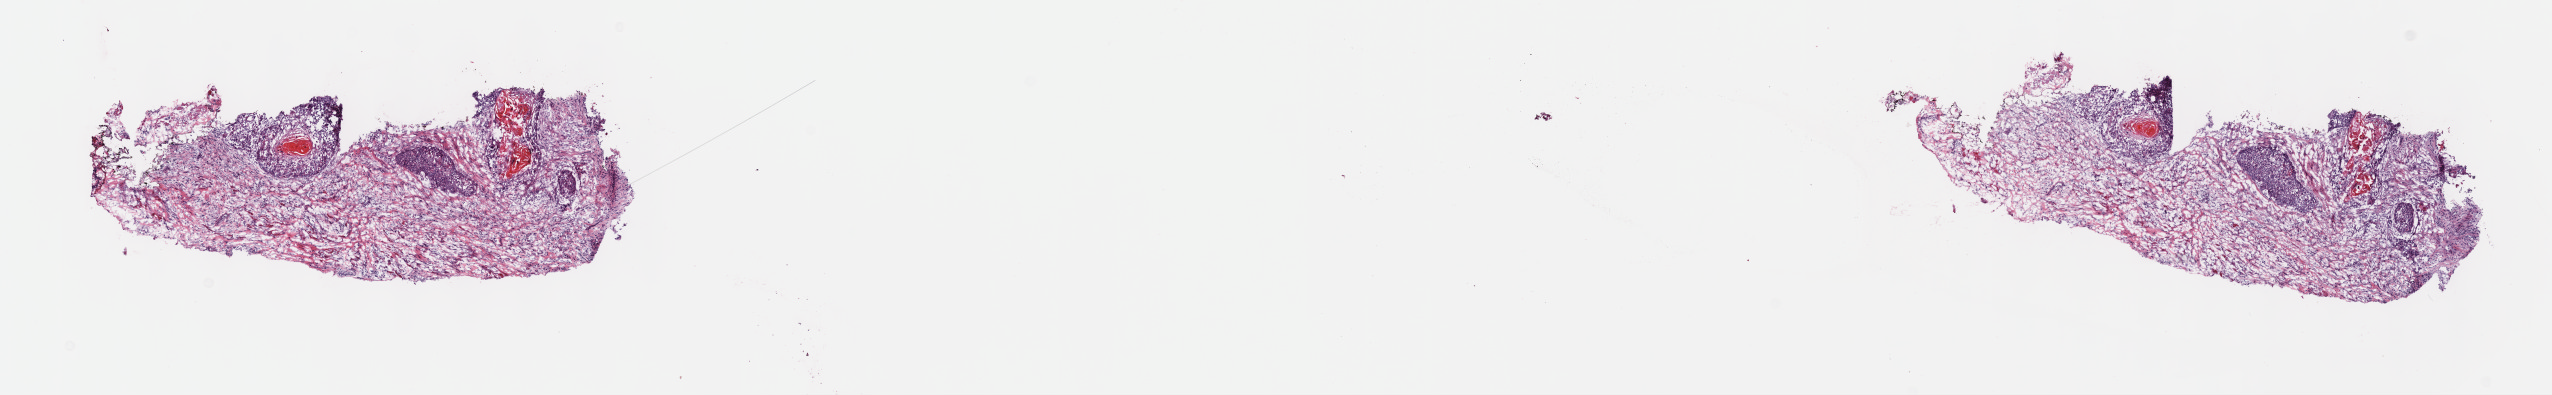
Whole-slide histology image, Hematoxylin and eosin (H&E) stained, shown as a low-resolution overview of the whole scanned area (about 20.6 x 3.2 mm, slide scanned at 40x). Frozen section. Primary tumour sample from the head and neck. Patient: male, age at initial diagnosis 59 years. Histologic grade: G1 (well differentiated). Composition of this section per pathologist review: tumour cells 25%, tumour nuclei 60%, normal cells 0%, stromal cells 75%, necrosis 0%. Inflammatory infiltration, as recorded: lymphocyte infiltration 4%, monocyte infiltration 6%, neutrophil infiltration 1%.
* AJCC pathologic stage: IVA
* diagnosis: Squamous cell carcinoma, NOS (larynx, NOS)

--------------------------------------------------

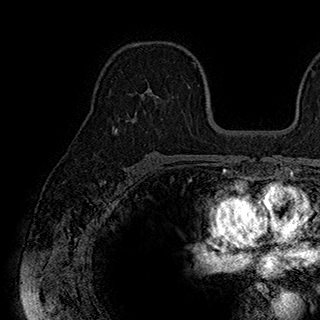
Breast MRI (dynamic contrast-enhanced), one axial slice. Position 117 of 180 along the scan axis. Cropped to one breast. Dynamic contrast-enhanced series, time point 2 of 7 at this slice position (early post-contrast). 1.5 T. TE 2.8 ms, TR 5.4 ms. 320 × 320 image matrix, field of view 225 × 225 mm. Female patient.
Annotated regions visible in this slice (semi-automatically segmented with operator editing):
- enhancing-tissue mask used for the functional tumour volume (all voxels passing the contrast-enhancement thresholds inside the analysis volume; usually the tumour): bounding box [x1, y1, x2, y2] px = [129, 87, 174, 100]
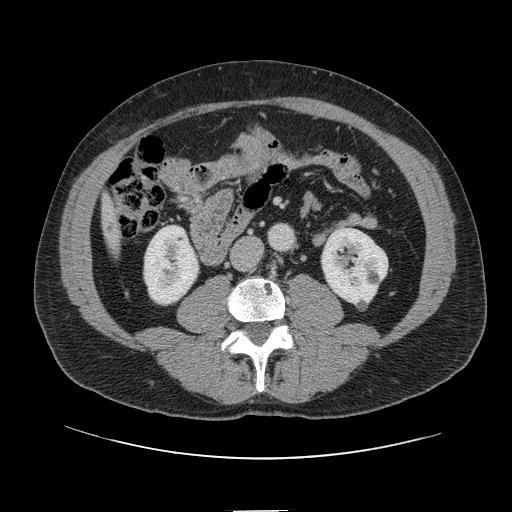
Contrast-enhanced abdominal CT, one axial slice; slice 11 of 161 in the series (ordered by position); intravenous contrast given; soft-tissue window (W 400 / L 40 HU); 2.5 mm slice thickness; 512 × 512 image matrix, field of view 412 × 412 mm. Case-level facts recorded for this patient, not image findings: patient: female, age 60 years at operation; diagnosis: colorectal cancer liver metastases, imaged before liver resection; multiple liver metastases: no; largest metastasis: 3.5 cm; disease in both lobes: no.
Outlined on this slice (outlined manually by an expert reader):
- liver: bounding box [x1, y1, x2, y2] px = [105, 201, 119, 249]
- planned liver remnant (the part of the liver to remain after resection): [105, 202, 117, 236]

--------------------------------------------------

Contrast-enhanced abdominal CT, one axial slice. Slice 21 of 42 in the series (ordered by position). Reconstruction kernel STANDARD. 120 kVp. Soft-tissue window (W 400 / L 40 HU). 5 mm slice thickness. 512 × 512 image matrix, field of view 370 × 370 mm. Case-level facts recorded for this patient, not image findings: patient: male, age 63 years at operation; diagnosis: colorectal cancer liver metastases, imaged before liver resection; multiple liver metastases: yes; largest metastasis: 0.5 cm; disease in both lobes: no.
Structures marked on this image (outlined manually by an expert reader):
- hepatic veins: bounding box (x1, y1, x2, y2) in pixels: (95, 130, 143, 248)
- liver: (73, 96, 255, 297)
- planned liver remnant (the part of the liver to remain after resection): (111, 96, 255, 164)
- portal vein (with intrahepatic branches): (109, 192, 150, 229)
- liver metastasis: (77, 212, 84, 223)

--------------------------------------------------

WHAT YOU NEED TO DO >>
Look in the material above for the line with "Contrast-enhanced abdominal CT, one axial slice;" and the line with "202, 117, 236]", and transcribe exactly those lines and all lines between them, nothing more.

ANSWER TO THIS TASK >>
Contrast-enhanced abdominal CT, one axial slice; slice 11 of 161 in the series (ordered by position); intravenous contrast given; soft-tissue window (W 400 / L 40 HU); 2.5 mm slice thickness; 512 × 512 image matrix, field of view 412 × 412 mm. Case-level facts recorded for this patient, not image findings: patient: female, age 60 years at operation; diagnosis: colorectal cancer liver metastases, imaged before liver resection; multiple liver metastases: no; largest metastasis: 3.5 cm; disease in both lobes: no.
Outlined on this slice (outlined manually by an expert reader):
- liver: bounding box [x1, y1, x2, y2] px = [105, 201, 119, 249]
- planned liver remnant (the part of the liver to remain after resection): [105, 202, 117, 236]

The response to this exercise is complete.